Ausgewählter Auszug:

========================================================================

Dieses Urteil wird von der Staatsanwaltschaft und vom Angeklagten jeweils mit Nichtigkeitsbeschwerde bekämpft, und zwar von der Staatsanwaltschaft sowohl in seinem schuldigsprechenden als auch in seinem freisprechenden Teil. Die Anklagebehörde macht die Nichtigkeitsgründe der Z 4, 5, 9 lit. a und 10 des § 281 Abs. 1 StPO, der Angeklagte jene der Z 5, 5 a, 9 lit. b und 10 dieser Gesetzesstelle geltend.
Zur Nichtigkeitsbeschwerde der Staatsanwaltschaft:
Als Verfahrensmangel (Z 4) rügt die Staatsanwaltschaft die Abweisung des vom Sitzungsvertreter in der Hauptverhandlung vom 4.Dezember 1991 gestellten Beweisantrages auf "Beischaffung aller Aktenstücke im Original, deren Zerreißung dem Angeklagten zur Last gelegt wird, sowie der bezughabenden Akten", womit dargetan werden sollte, daß die betreffenden (zerrissen aufgefundenen und wieder zusammengefügten) Aktenstücke noch einer Erledigung bedurften und daher keinesfalls ausgeschieden werden durften, und daß es sich "dabei um Urkunden im Sinne des strafrechtlichen Urkundenbegriffs" handelte (S 151).
Der behauptete Verfahrensmangel liegt nicht vor.
Daß das Schöffengericht den Urkundencharakter (iS § 74 Z 7 StGB) der den Gegenstand des Schuldspruchs bildenden Aktenstücke (ohnedies) bejaht hat, räumt die Anklagebehörde in ihrer Beschwerde selbst ein; insoweit kann demnach (schon deshalb) von einer Beeinträchtigung ihrer Verfolgungsrechte durch Unterbleiben der begehrten Beweisaufnahme keine Rede sein (vgl. Mayerhofer-Rieder StPO3 § 281 Z 4 E 63a). Nichts anderes gilt aber auch in bezug auf jene Geschäftsstücke, auf welche sich der (in den Urteilsgründen enthaltene) Teilfreispruch bezieht: Das Erstgericht hat auch in Ansehung dieser Geschäftsstücke den Urkundencharakter bejaht (US 15), die strafrechtliche Verantwortlichkeit des Angeklagten aber deshalb verneint, weil er diese Geschäftsstücke für beschädigt "bzw."

========================================================================

Datenabschnitt:
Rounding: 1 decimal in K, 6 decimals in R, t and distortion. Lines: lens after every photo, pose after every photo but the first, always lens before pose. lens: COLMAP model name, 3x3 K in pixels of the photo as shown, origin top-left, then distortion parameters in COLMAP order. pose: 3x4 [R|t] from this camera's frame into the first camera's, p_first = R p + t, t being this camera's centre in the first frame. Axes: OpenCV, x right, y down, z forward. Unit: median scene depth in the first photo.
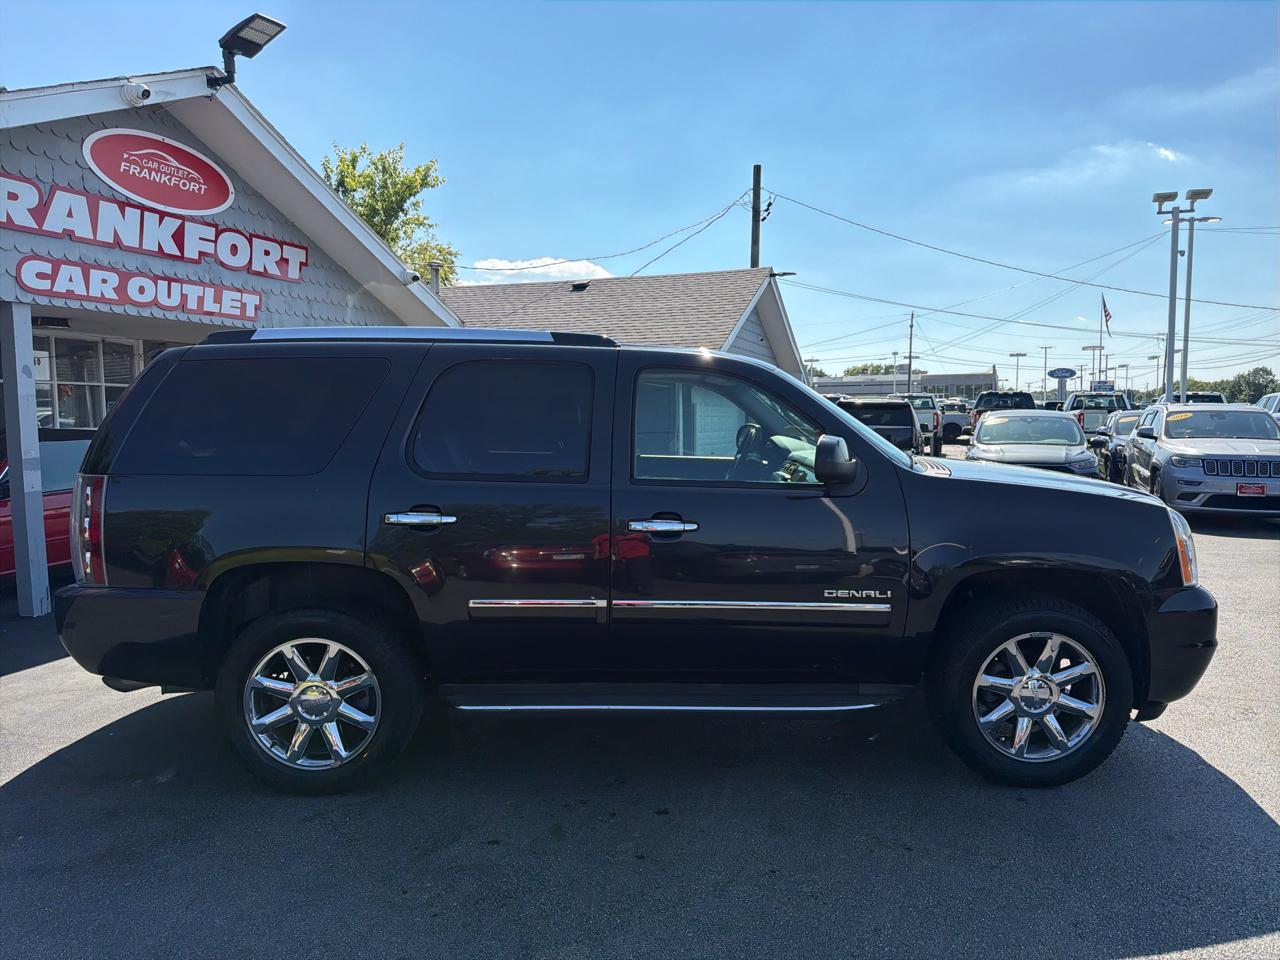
lens RADIAL K [[899.2, 0, 642.2], [0, 899.2, 478.9], [0, 0, 1]] dist [0.036854, -0.044561]
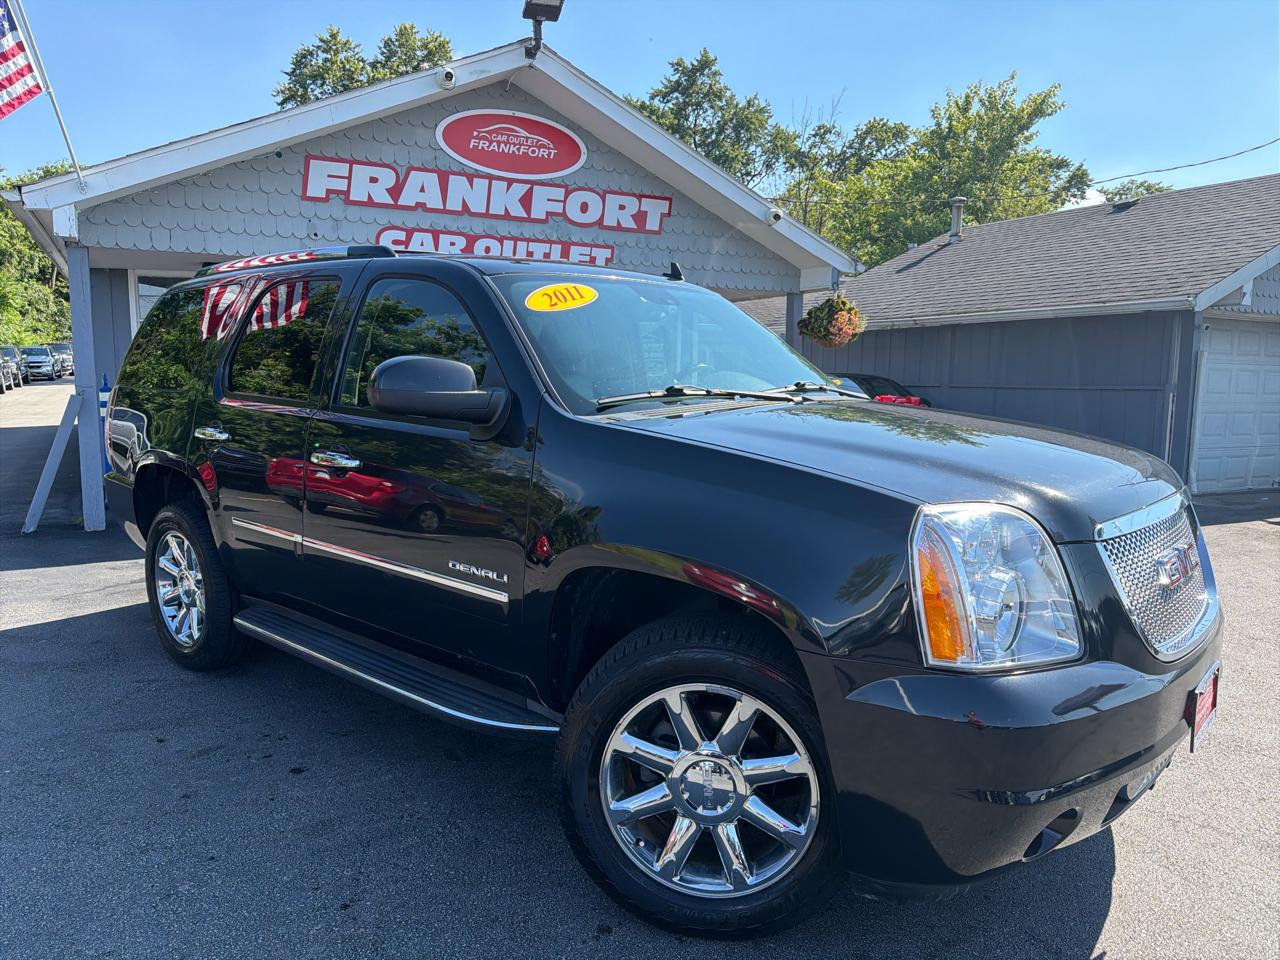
lens RADIAL K [[899.2, 0, 636.0], [0, 899.2, 484.2], [0, 0, 1]] dist [0.036854, -0.044561]
pose [[0.736578, 0.096542, -0.669427, 0.426026], [-0.063944, 0.995267, 0.073175, -0.003750], [0.673323, -0.011093, 0.739265, 0.278466]]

========================================================================

Aufgaben zur Bearbeitung:
a – An welchem Tag fand laut dem Auszug zur Nichtigkeitsbeschwerde die Hauptverhandlung statt, in der der Sitzungsvertreter seinen Beweisantrag stellte?
b – Geben Sie aus dem Auszug zur Nichtigkeitsbeschwerde den Abschnitt von „Zur Nichtigkeitsbeschwerde der“ bis „liegt nicht vor.“ wortgetreu wieder.
Die Daten sind hierfür ohne Bedeutung.

Lösungen der Aufgaben:
a – Am 4. Dezember 1991.

b –
Zur Nichtigkeitsbeschwerde der Staatsanwaltschaft:
Als Verfahrensmangel (Z 4) rügt die Staatsanwaltschaft die Abweisung des vom Sitzungsvertreter in der Hauptverhandlung vom 4.Dezember 1991 gestellten Beweisantrages auf "Beischaffung aller Aktenstücke im Original, deren Zerreißung dem Angeklagten zur Last gelegt wird, sowie der bezughabenden Akten", womit dargetan werden sollte, daß die betreffenden (zerrissen aufgefundenen und wieder zusammengefügten) Aktenstücke noch einer Erledigung bedurften und daher keinesfalls ausgeschieden werden durften, und daß es sich "dabei um Urkunden im Sinne des strafrechtlichen Urkundenbegriffs" handelte (S 151).
Der behauptete Verfahrensmangel liegt nicht vor.